▶ _Data shown_:

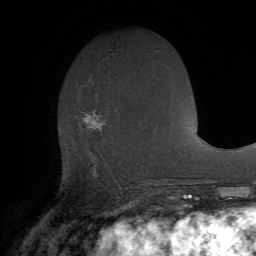
Breast MRI (dynamic contrast-enhanced), one axial slice; slice 28 of 72 in the series (ordered by position); cropped to one breast; dynamic contrast-enhanced series, time point 2 of 7 at this slice position (early post-contrast); 1.5 T; TE 4.2 ms, TR 8.7 ms; 256 × 256 image matrix, field of view 180 × 180 mm. Female patient.
Outlined on this slice (semi-automatic segmentation, software-assisted and operator-edited):
- enhancing-tissue mask used for the functional tumour volume (all voxels passing the contrast-enhancement thresholds inside the analysis volume; usually the tumour): bounding box <84,112,121,193> (left, top, right, bottom; pixels)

▶ _Try it_: Copy out the listing above in full and keep the pictures out.

▶ _Answer box_:
Breast MRI (dynamic contrast-enhanced), one axial slice; slice 28 of 72 in the series (ordered by position); cropped to one breast; dynamic contrast-enhanced series, time point 2 of 7 at this slice position (early post-contrast); 1.5 T; TE 4.2 ms, TR 8.7 ms; 256 × 256 image matrix, field of view 180 × 180 mm. Female patient.
Outlined on this slice (semi-automatic segmentation, software-assisted and operator-edited):
- enhancing-tissue mask used for the functional tumour volume (all voxels passing the contrast-enhancement thresholds inside the analysis volume; usually the tumour): bounding box <84,112,121,193> (left, top, right, bottom; pixels)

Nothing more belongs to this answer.